> [Document section]:
__________

Showing posts with label Project One. Show all posts
Showing posts with label Project One. Show all posts

Monday, 29 March 2010

A Note on Abstract Expressionism

Abstract Expressionism has been mentioned on a number of occasions throughout this blog. It is perhaps America’s stand against other media. The purity argued by Clement Greenberg is interesting, but at this moment I favour something anti-formalist.



I take pleasure in John Squire’s exuberant appropriation of Pollock or Ralph Rucci’s homage to Cy Twombly.

John Squire, Bye Bye Badman, 1988, oil on canvas



Cy Twombly Untitled 1970



"Twombly Swan" white silk gazar gown with embroidery and beading by Lesage
Chado Ralph Rucci, Ready-to-wear spring/summer 2002
Collection of Ralph Rucci



I am drawn to abstract expressionisms scale and grandness: scalessness? It is also its all overness that is also very effective in both painting and photography: a wholeness of gesture.




Saturday, 27 March 2010

Abstract Cinema 3: Hans Richter



Hans Richter is still an important chronicler of the Dada movement. His first-hand account of Dada, Dada: Art and Anti Art still stands today as an important document despite it’s the silly and appalling treatment of Hannah Höch. It’s a book that still appears on many a reading list in art schools today.


Hans Richter’s Rythmus 21 is an important early abstract film. It sometimes, quite wrongly apparently, referred to as the first abstract film.


According to Esther Leslie, Richter’s “abstract films were conceived as a light-play of positive and negative” (Leslie, 2002p.37). Leslie compares Richter to Malevich in his aim to “reduce form to its simplest element”, which Richter claimed “to be the rectangle or square” (p.37). However, she points out that unlike Malevich and others, there was no “assumed metaphysical importance” to these elements (p.37).

__________

(Stored items from a collection)
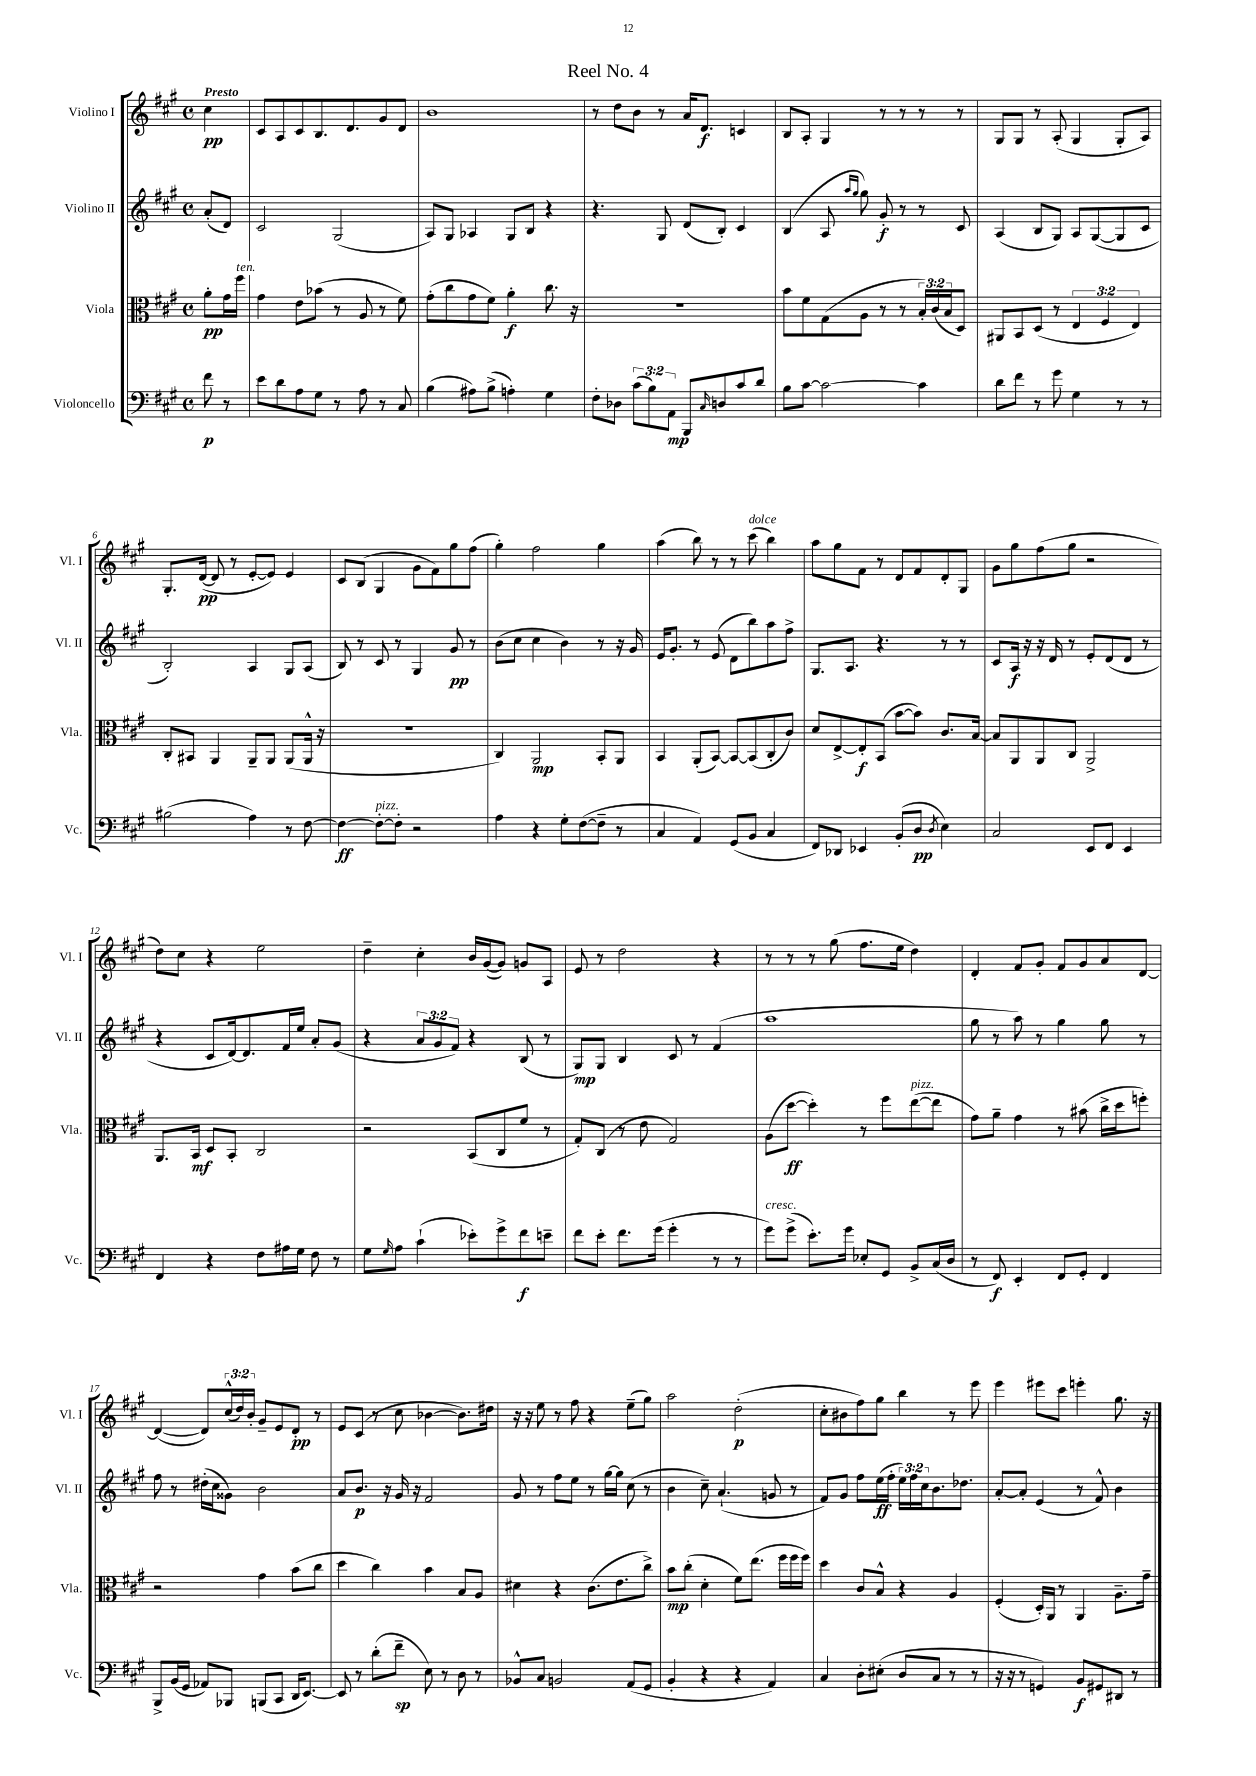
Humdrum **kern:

**kern	**kern	**kern	**kern
*staff4	*staff3	*staff2	*staff1
*clefF4	*clefC3	*clefG2	*clefG2
*k[f#c#g#]	*k[f#c#g#]	*k[f#c#g#]	*k[f#c#g#]
*M4/4	*M4/4	*M4/4	*M4/4
*met(c)	*met(c)	*met(c)	*met(c)
8f#\	8a'\L	(8a'/L	4cc#\
8r	16g#\L	8d/J)	.
.	16ff#\JJ	.	.
=	=	=	=
8e\L	4g#\	2c#/	8c#/L
8d\	.	.	8A/
8A\	8e\L	.	8c#/
8G#\J	(8b-\J	.	8.B/
8r	8r	(2G#/	.
.	.	.	8.d/
8A\	8A/	.	.
8r	8r	.	8g#/
8C#/	8f#\)	.	8d/J
=	=	=	=
(4B\	(8g#'\L	8A/L)	1b
.	8cc#\	8G#/J	.
8A#\L)	8g#\	4A-/	.
(8B^\J	8f#\J)	.	.
4A'\)	4a'\	8G#/L	.
.	.	8B/J	.
4G#\	8.cc#\	4r	.
.	16r	.	.
=	=	=	=
8F#'\L	1r	4.r	8r
8D-\J	.	.	8dd\L
(12c#\L	.	.	8b\J
12B\)	.	.	.
.	.	8G#/	8r
12AA\J	.	.	.
8BBB/L	.	(8d/L	16a/LK
.	.	.	8.d/J
16qqC#/	.	.	.
8D/	.	8B'/J)	.
8c#/	.	4c#/	4c/
8d/J	.	.	.
=	=	=	=
8B\L	8b\L	(4B/	8B/L
[8c#\J	8f#\	.	8A'/J
2c#\_	(8G#\	8A/	4G#/
.	.	16qqaa/LL	.
.	.	16qqgg#/JJ	.
.	8A\J	8gg#\)	.
.	8r	8g#'/	8r
.	8r	8r	8r
4c#\]	24B'/LL)	8r	8r
.	(24c#/	.	.
.	24B/J	.	.
.	8D/J)	8c#/	8r
=	=	=	=
8d\L	8AA#/L	(4A/	8G#/L
8f#\J	8BB/	.	8G#/J
8r	(8D/J	8B/L	8r
8g#\	8r	8G#/J)	(8A'/
4G#\	6E/	8A/L	4G#/
.	.	([8G#/	.
.	6F#/	.	.
8r	.	8G#/]	8G#'/L
.	6E/)	.	.
8r	.	8c#/J	8A/J)
=	=	=	=
(2B#\	8C#'/L	2B'/)	8.G#'/L
.	8BB#/J	.	.
.	.	.	([16d/Jk
.	4AA/	.	8d/]
.	.	.	8r
4A\)	8AA~/L	4A/	[8e'/L
.	8AA/J	.	8e/]J)
8r	(8AA/L	8G#/L	4e/
[8F#\	16AA^^/Jk	(8A/J	.
.	16r	.	.
=	=	=	=
4F#\_	1r	8B/)	8c#/L
.	.	8r	(8B/J
8F#'\_L	.	8c#/	4G#/
8F#'\]J	.	8r	.
2r	.	4G#/	8g#\L
.	.	.	8f#\)
.	.	8g#/	8gg#\
.	.	8r	(8ff#\J
=	=	=	=
4A\	4C#/)	(8b\L	4gg#'\)
.	.	8cc#\J	.
4r	2AA/	4cc#\	2ff#\
8G#'\L	.	4b\)	.
([8F#\	.	.	.
8F#~\]J	8BB'/L	8r	4gg#\
8r	8AA/J	16r	.
.	.	16g#/	.
=	=	=	=
4C#/	4BB/	16e/LK	(4aa\
.	.	8.g#'/J	.
4AA/)	(8AA'/L	8r	8bb\)
.	[8BB/J)	(8e/	8r
(8GG#/L	8BB/_L	8d\L	8r
8BB/J	(8BB/]	8bb\)	(8ccc#\
4C#/	8C#'/	8aa\	4bb\)
.	8c#/J)	8ff#^\J	.
=	=	=	=
8FF#/L)	8d/L	8.G#/L	8aa\L
8DD-/J	[8E^/	.	8gg#\
.	.	8.A/J	.
4EE-/	8E'/]	.	8f#\J
.	(8BB/J	4.r	8r
(8BB'/L	[8b\L	.	8d/L
8D/J	8b\]J)	.	8f#/
8qD/	.	.	.
4E\)	8.c#/L	8r	8d'/
.	.	8r	8G#/J
.	[16B/Jk	.	.
=	=	=	=
2C#/	8B/]L	8c#/L	8g#\L
.	8AA/	16A/Jk	8gg#\
.	.	16r	.
.	8AA/	16r	(8ff#\
.	.	16d/	.
.	8C#/J	8r	8gg#\J
8EE/L	2AA^/	8e'/L	2r
8FF#/J	.	(8d/	.
4EE/	.	8d/J	.
.	.	8r	.
=	=	=	=
4FF#/	8.AA/L	4r	8dd\L)
.	.	.	8cc#\J
.	16BB/Jk	.	.
4r	8D/L	8c#/L	4r
.	8BB'/J	[16d/k)	.
.	.	8.d/]	.
8F#\L	2C#/	.	2ee\
16A#\L	.	16f#/L	.
16G#\JJ	.	16ee/JJ	.
8F#\	.	8a'/L	.
8r	.	(8g#/J	.
=	=	=	=
8G#\L	2r	4r	4dd~\
16qqG#/	.	.	.
8A\J	.	.	.
(4c#`\	.	12a/L	4cc#'\
.	.	12g#/	.
.	.	12f#/J)	.
8e-'\L)	(8BB/L	4r	16b/LL
.	.	.	([16g#/J
8g#^\	8C#/	.	8g#/]J)
8f#\	8f#/J	(8B/	8g/L
8e~\J	8r	8r	8A/J
=	=	=	=
8f#\L	8G#'/L)	8G#/L)	8e/
8e'\J	(8C#/J	8G#/J	8r
8.f#\L	8r	4B/	2dd\
.	8e\	.	.
(16g#\Jk	.	.	.
4g#'\	2G#/)	8c#/	.
.	.	8r	.
8r	.	(4f#/	4r
8r	.	.	.
=	=	=	=
8g#\L)	(8A\L	1aa	8r
(8g#^\J	[8dd\J	.	8r
8.e'\L)	4dd'\])	.	8r
.	.	.	(8gg#\
16g#\Jk	.	.	.
8E-'/L	8r	.	8.ff#\L
8GG#/J	8ff#\L	.	.
.	.	.	16ee\Jk
8BB^/L	([8ee\	.	4dd\)
(16C#/L	8ee\]J	.	.
16D/JJ	.	.	.
=	=	=	=
8r	8g#\L)	8gg#\	4d'/
8FF#/)	8a~\J	8r	.
4EE'/	4g#\	8aa\)	8f#/L
.	.	8r	8g#'/J
8FF#/L	8r	4gg#\	8f#/L
8GG#'/J	(8b#\	.	8g#/
4FF#/	16cc#^\LL	8gg#\	8a/
.	16dd\J	.	.
.	8ff'\J)	8r	[8d/J
=	=	=	=
8BBB^/L	2r	8ff#\	(4d/_
(16BB/L	.	8r	.
16GG#/JJ	.	.	.
8AA-/L)	.	(16dd#'\LL	8d/]L)
.	.	16cc#\J	.
8BBB-/J	.	8g##\J)	(24cc#^^/L
.	.	.	24dd/)
.	.	.	24b'/JJ
(8BBB/L	4g#\	2b\	8g#~/L
8CC#/J	.	.	8e/
16DD/LK	(8b\L	.	8d'/J
[8.EE/J)	.	.	.
.	8cc#\J	.	8r
=	=	=	=
8EE/]	4dd\	8a/L	8e/L
8r	.	8.b/J	(8c#/J
(8d'\L	4cc#\)	.	8r
.	.	16r	.
8f#~\J	.	16g#/	8cc#\
.	.	16r	.
8E\)	4b\	2f#/	[4b-\
8r	.	.	.
8D\	8B/L	.	8.b-\]L)
8r	8A/J	.	.
.	.	.	16dd#\Jk
=	=	=	=
8BB-^^/L	4d#\	8g#/	16r
.	.	.	16r
8C#/J	.	8r	8ee\
2BB/	4r	8ff#\L	8r
.	.	8ee\J	8ff#\
.	(8.c#\L	8r	4r
.	.	[16gg#\LL	.
.	8.e\	16gg#\]JJ	.
(8AA/L	.	(8cc#\	(8ee~\L
8GG#/J	8cc#^\J)	8r	8gg#\J)
=	=	=	=
4BB'/	8b\L	4b\	2aa\
.	(8cc#'\J	.	.
4r	4d'\	8cc#~\)	.
.	.	(4.a`/	.
4r	8f#\L)	.	(2dd'\
.	(8.ee\J	.	.
4AA/)	.	8g/	.
.	16ff#\LL	.	.
.	16ff#\	8r	.
.	16ff#\JJ)	.	.
=	=	=	=
4C#/	4dd\	8f#/L)	8cc#'\L
.	.	8g#/J	8b#\
8D'\L	8c#/L	8ff#\L	8ff#\)
(8E#'\J	8B^^/J	(16ee\L	8gg#\J
.	.	16ff#'\JJ	.
8D/L	4r	24ee\LL)	4bb\
.	.	24ff#\	.
.	.	24cc#\J	.
8C#/J	.	8.b\	.
8r	4A/	.	8r
.	.	8.dd-\J	.
8r	.	.	8eee\
=	=	=	=
16r	(4F#'/	[8a'/L	4eee\
16r	.	.	.
8r	.	8a'/]J	.
4GG/)	16D'/LL)	(4e/	8eee#\L
.	16AA/JJ	.	.
.	8r	.	8ccc#\J
8BB/L	4AA/	8r	4eee'\
8GG#/	.	8f#^^/)	.
8DD#/J	8.A~\L	4b\	8.gg#\
8r	.	.	.
.	16g#~\Jk	.	16r
==	==	==	==
*-	*-	*-	*-
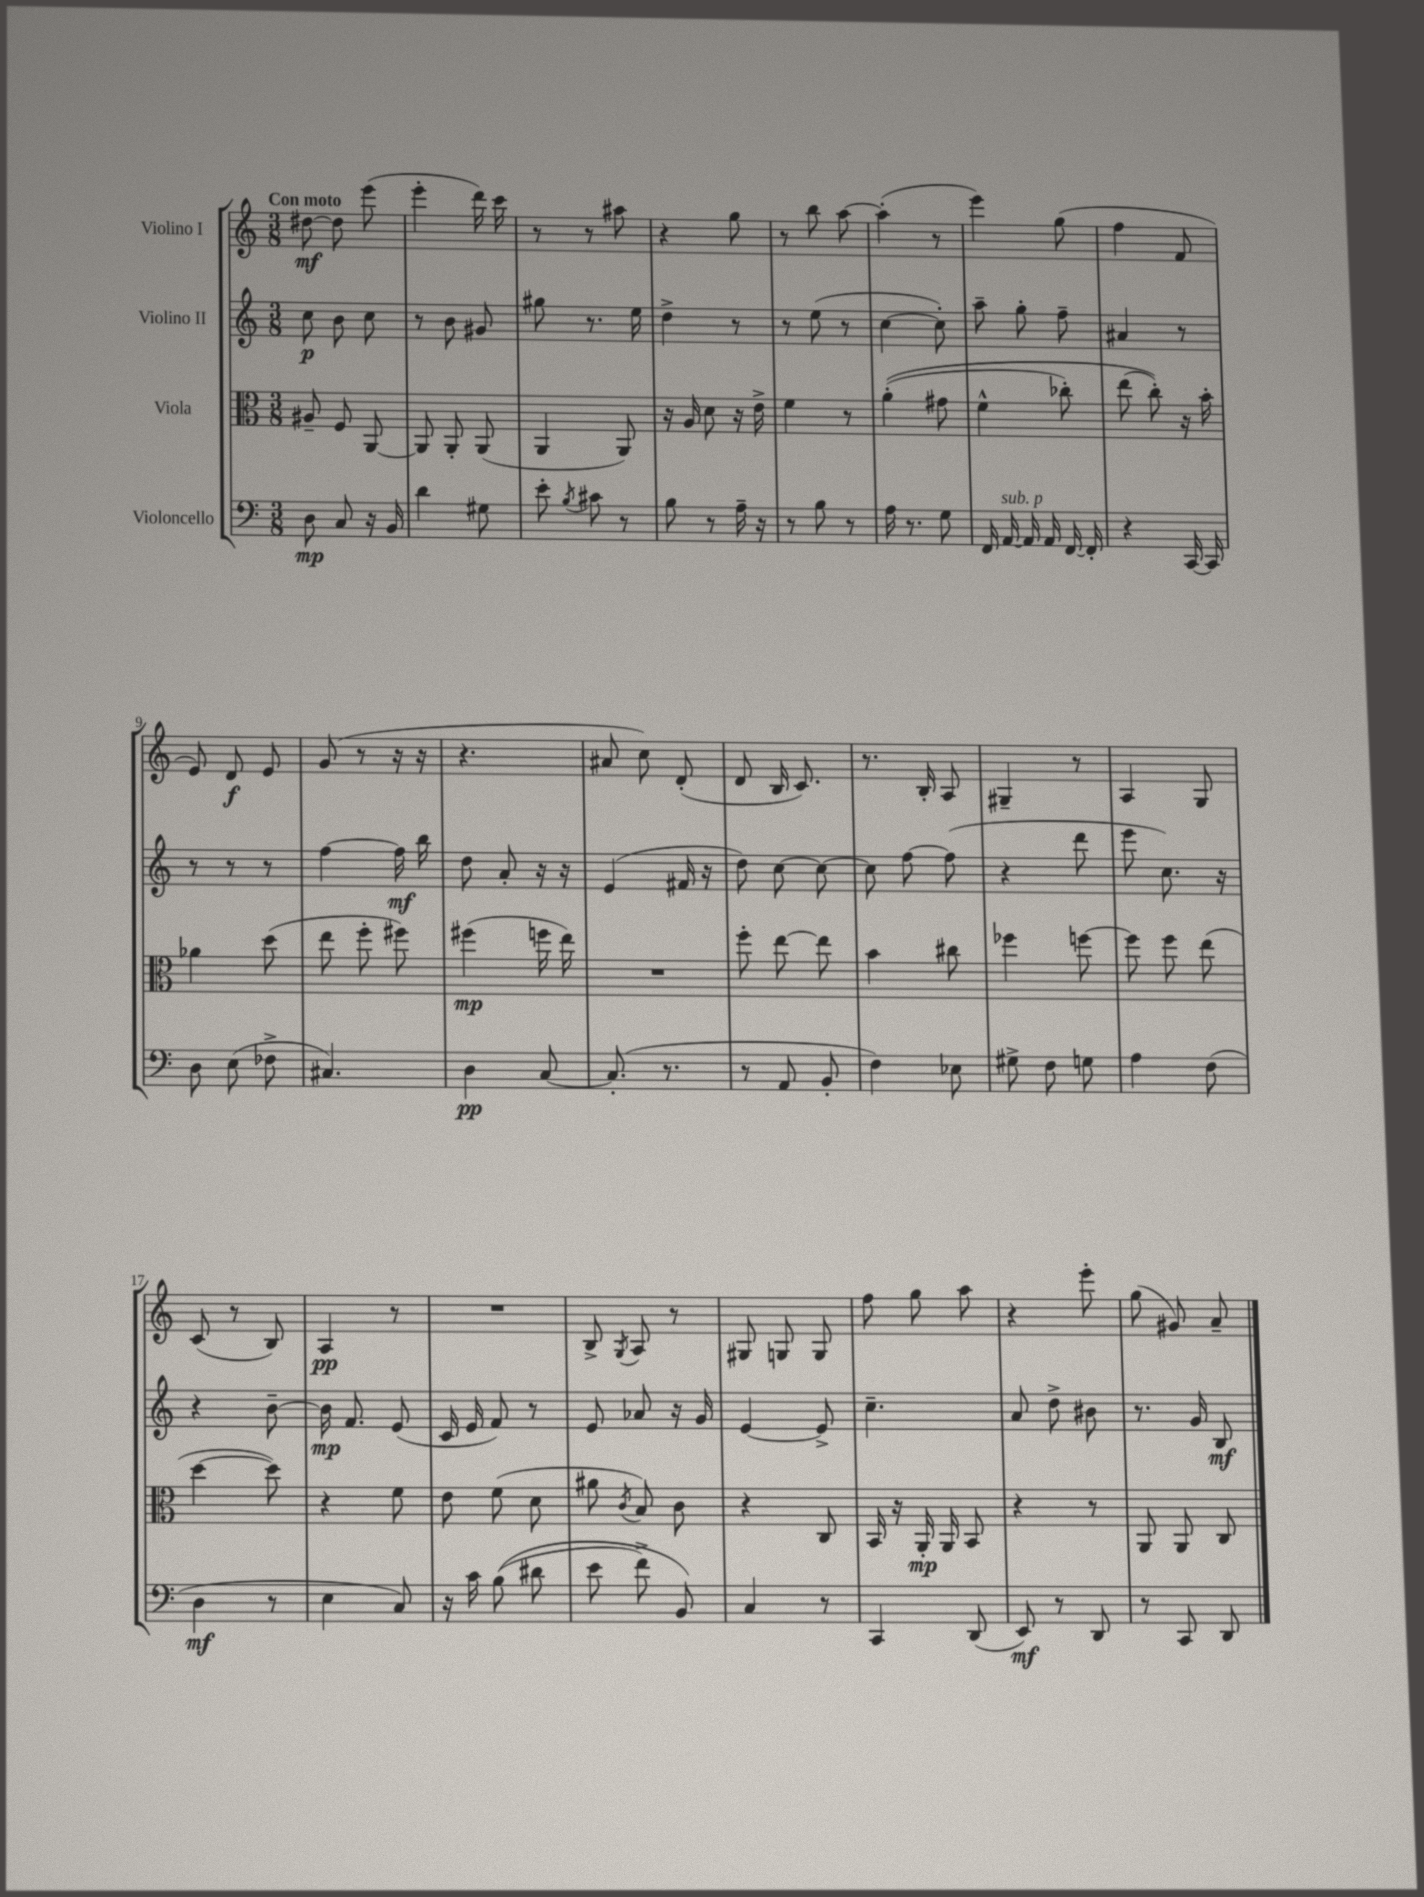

__________

> [Set of tasks]:
a: Answer these questions about the blog posts on abstract art:
(i) What year is given for John Squire's painting Bye Bye Badman?
(ii) What is the title of the early abstract film by Hans Richter named in the posts?
(iii) According to Esther Leslie, what did Richter claim to be the simplest element of form?
b: Proceed with the blog posts on abstract art, starting right after their final sentence.
The listing is separate material and stands apart from the blog posts on abstract art.

> [Answers to the problems]:
a:
(i) 1988
(ii) Rythmus 21
(iii) The rectangle or square

b:
Sources:

Leslie, E., (2002) Hollywood Flatlands: Animation, Critical Theory and the Avant-Garde, London and New York: Verso.

Abstract Cinema 2: Viking Eggeling (1880-1925)



Eggeling was an early contributor to the Dada movement. In collaboration with Hans Richter he worked on abstract picture scrolls. The works are notable shift in (Zurich) Dada’s aesthetics away from Expressionism towards Constructivism. Although it can be argued that historically “the impetus for the production of the first abstract film seems to come from music and paintings rather than cinematography” stimulated by the “Blaue Reiter almanac’s call for a theory of painting” (Lynton, 2003, p. 119).

Eggeling was concerned with “‘rhythm in painting’ through all the possible permutations of certain linear and spatial relationships” (Kostelanetz, R., 2001, p. 189): “a general concern for line and surface” (Michaud, 1996, p.23). Above is the classic Diagonal Symphony from 1924, in which Eggeling produced more than a thousand drawings on his own.


Bibliography:

Kostelanetz, R., (2001) Dictionary of Avant-gardes 2nd Edition, New York and London: Routledge.

Lynton, N., (2003) The Story of Modern Art, London and New York: Phaidon.

Michaud, Philippe-Alain, (1961) “The Haunting of the Subject on Dada Cinema”, in (2005) Dada Cinema, Paris: Re: Voir Video.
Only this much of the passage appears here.